Indeed, it was the negative real rates of interest during the global Great Inflation of the 1970s and early 1980s, that rumbled the uber-entitled, and led to the global financialisation coup of the late 1970s and (in New Zealand) the 1980s; the world event that is commonly called the neoliberal revolution. Theft through financial chicanery has prospered ever since.
New Zealand’s Official Cash Rate (OCR)
The first raising of the OCR in New Zealand for several years is indicative of this entitled view that real interest rates (as an indicator of real financial returns) should always be above zero. As such, the management of interest rates is the illiberal intervention in the marketplace that is most used to support economic liberalism.
By and large, the New Zealand public falls for the argument that higher interest rates are needed to slow down the rate of increase of financial asset prices (eg of house prices). There is little evidence for this, and indeed the 2004-08 house price inflation was in large part a result of rising interest rates.
The problem is that genuine economic borrowers are discouraged by high or rising interest rates, and that rising interest rates make very little difference to speculative borrowers. Thus, when interest rates increase, increasing proportions of all borrowed funds are lent to acquire financial assets with a view to making returns through capital gain. (Capital gains’ taxes are rarely sufficient to offset this reality; the main driving force pushing money into speculation is reduced lending to the real economy.) This truth is clearly evident by a cursory inquiry into the behaviour of house prices during periods of rising real interest rates.
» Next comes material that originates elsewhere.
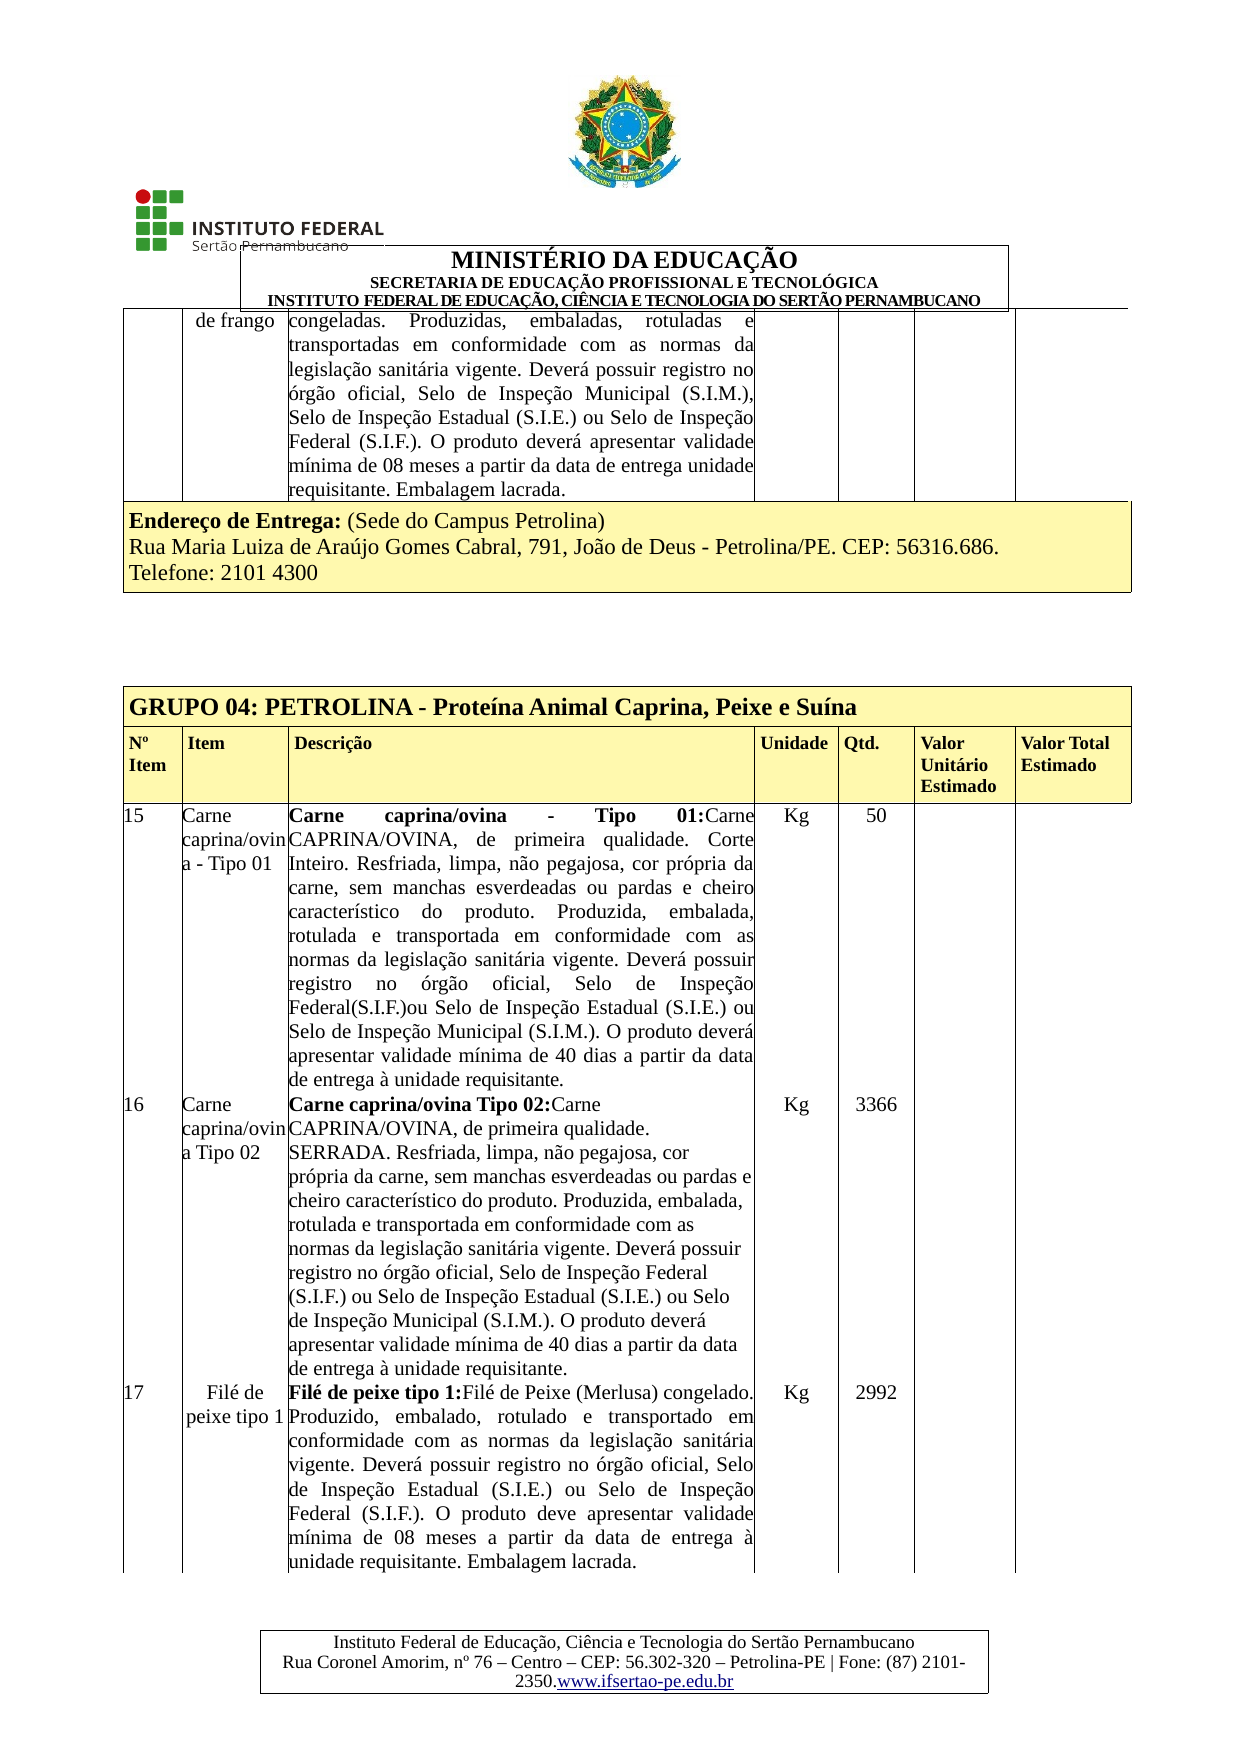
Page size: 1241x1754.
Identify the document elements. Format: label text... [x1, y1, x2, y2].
In addition to rising interest rates ‘inadvertently’ stimulating financialised markets, the countries which intervene to raise their interest rates the most find that their exchange rates increase, as foreign money increasingly treats domestic money as a speculative asset. While this currency appreciation may dampen inflation in these countries – while exacerbating inflation pressures in the countries with falling exchange rates – it also does much harm to the export industries of these countries. Export industries suffer the double whammy of higher borrowing costs and an appreciating exchange rate. Indeed, the aggressive raising of interest rates to engineer an appreciating exchange rate has all the entitlement hallmarks of a Ponzi scheme. (Just look at New Zealand in years such as 1987, 1995-97, and 2004-08. If you don’t believe me, look at Iceland in the years before 2008.)
We should note that if rising interest rates make any difference at all to the global rate of inflation, they indeed exacerbate rather than diminish inflation. The only proviso to this is that rising global interest rates also create global economic crises, such as 1929-31, 1979-82, 1989-93, 2000-01, 2005-08, and 2010-12. While rising global interest rates are inflationary – they raise business costs, including higher required rates of profit – global recessions are clearly deflationary. Higher interest rates only reduce inflation by creating recessions, an even worse problem.
Basic Principle
Consumption entitlements should be distributed as human rights, and not as greed premiums. They should be paid as we go, and not divvied out from greed funds. As it is, most entitlements are of the greedy, by the greedy, for the greedy. Inasmuch as we are incentivised to contribute to government-sponsored greed funds, most of us are a little bit greedy. We live in a greedocracy, not an economic democracy. A true democracy distributes public equity dividends – as the economy goes – as a human right.
Keith Rankin (keith at rankin dot nz), trained as an economic historian, is a retired lecturer in Economics and Statistics. He lives in Auckland, New Zealand.